To widen its thin margin, the state is banking on the construction of the Langat 2 water treatment plant.
The water treatment and distribution facility, which is part of the Pahang-Selangor Raw Water Transfer project, will supply an additional 2,260 million litres of treated water per day.
However, the plant will only be completed in December 2019.
Apart from adequate water supply, disruptions are also due to under-maintenance of the water pipes network.
It was reported that 98% of water disruptions recorded in 2015 were unscheduled or due to emergencies.
Additionally, over 30% of the water supply in Selangor was lost or leaked from the water pipes network between the supply side and the consumer end.
To address the situation on the ground, the state administration had come up with a water restructuring plan to consolidate four of the country’s water concessionaires.
The companies are Puncak Niaga Holdings Bhd, Konsortium Abbas Sdn Bhd, Syarikat Bekalan Air Selangor Sdn Bhd (Syabas) and Syarikat Pengeluar Air Selangor Holdings Bhd (Splash).
However, the exercise comes at a costly price for Selangor. Financial support from the federal government is needed to ensure the transfer of assets can be fulfilled.
The Master Agreement
In 2014, the Selangor and federal governments signed a long-drawn out master agreement to finalise the restructuring plan of the state’s water supply industry.
As part of the signed agreement, some RM2 billion in cash was released by federal-owned Pengurusan Aset Air Bhd (PAAB) to the Selangor state’s Pengurusan Air Selangor Sdn Bhd to finance the acquisition of the four water concessionaire companies.
In return, the state government will transfer an equivalent worth of assets to PAAB, which will subsequently be leased back to the state’s water service provider.
The takeover of Puncak Niaga, Konsortium Abbas and Syabas had been carried out for a combined offer of RM6.59 billion.
On the other hand, Splash turned down the state’s offer on grounds that it was not a fair price, as the company had the longest remaining tenure.
Conglomerate Gamuda Bhd owns a 40% stake in Splash. Other shareholders in the water concessionaire company are Kumpulan Perangsang Selangor Bhd with 30% and businessman Tan Sri Wan Azmi Wan Hamzah’s Sweetwater Alliance Sdn Bhd, with a 30% stake.
The Selangor state government had offered a total of RM250.6 million to buy out Gamuda’s stake in Splash, but the offer was declined by Gamuda as it would result in a divestment loss of RM920 million.
To ensure that the deal concludes on a “willing-buyer willing-seller” basis, the federal government decided to conduct an independent valuation exercise to determine the value of Splash’s assets.
The independent valuation deadline ends on Oct 5.
A Waiting Game
Speaking to The Malaysian Reserve recently, Mentri Besar (MB) Datuk Seri Mohamed Azmin Ali said the ball is now on the other side of the park, as the valuation report made by appointed auditor Deloitte Malaysia has been submitted to the federal government.
Mohamed Azmin said the Energy, Green Technology and Water Ministry wrote to his administration earlier to inform that the report had been tabled to the Cabinet in May.

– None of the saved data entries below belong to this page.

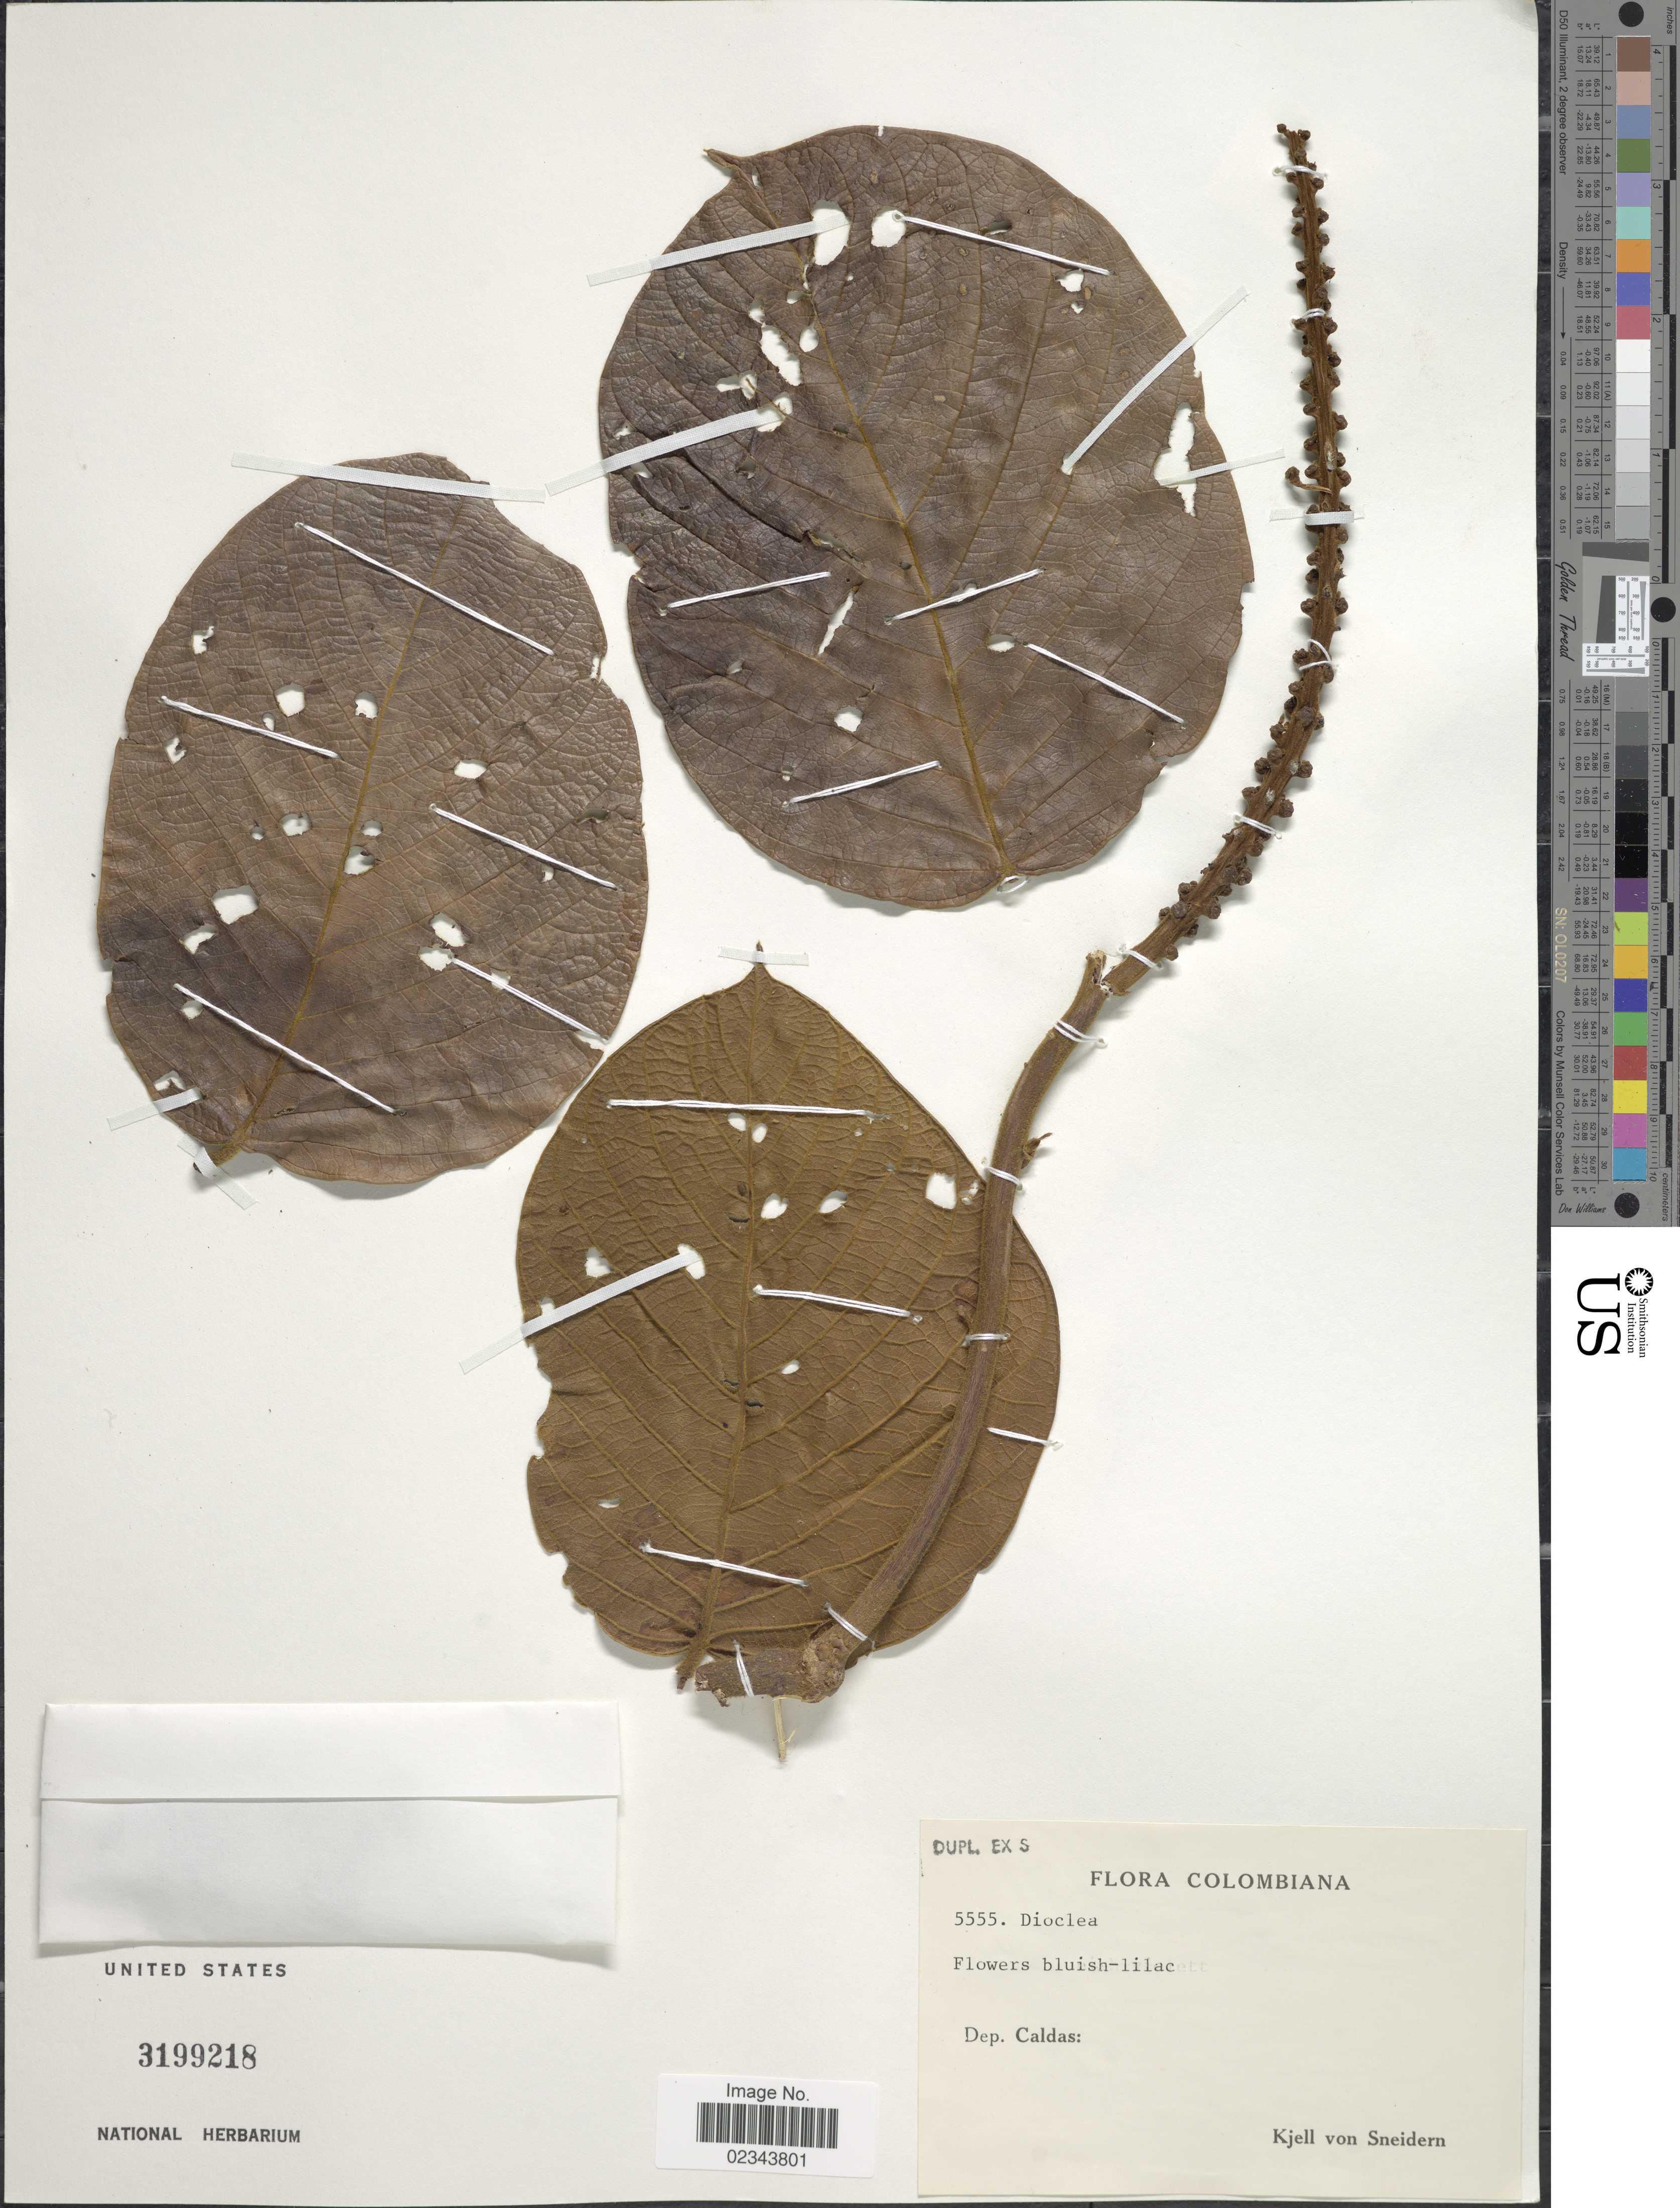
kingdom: Plantae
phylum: Tracheophyta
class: Magnoliopsida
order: Fabales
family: Fabaceae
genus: Dioclea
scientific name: Dioclea aurea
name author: R.H. Maxwell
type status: Isotype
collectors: K. von Sneidern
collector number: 5555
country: Colombia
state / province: Caldas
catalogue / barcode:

Subsequently, the ministry is said to have asked the Selangor state government to determine the consideration for Splash.
“Now, we are waiting. How can they ask us to decide on the consideration when the payment will be made by the federal government, not by the state, and they have done the valuation. Why are they hiding the report?
“We want to conclude as soon as possible but of course, the extension is until Oct 5. It is up to the federal government now, not the state,” the MB said.
Mohamed Azmin also said that the government had changed the payment formula, in which the state now has to back 40% of the total consideration.
“We never agreed to that because under the master agreement, the consideration must be paid by PAAB, the federal government. That is the mechanism,” he said.
None of the parties involved would admit of deploying any delay tactics, but as the extension deadline looms in, one can only expect more deferments.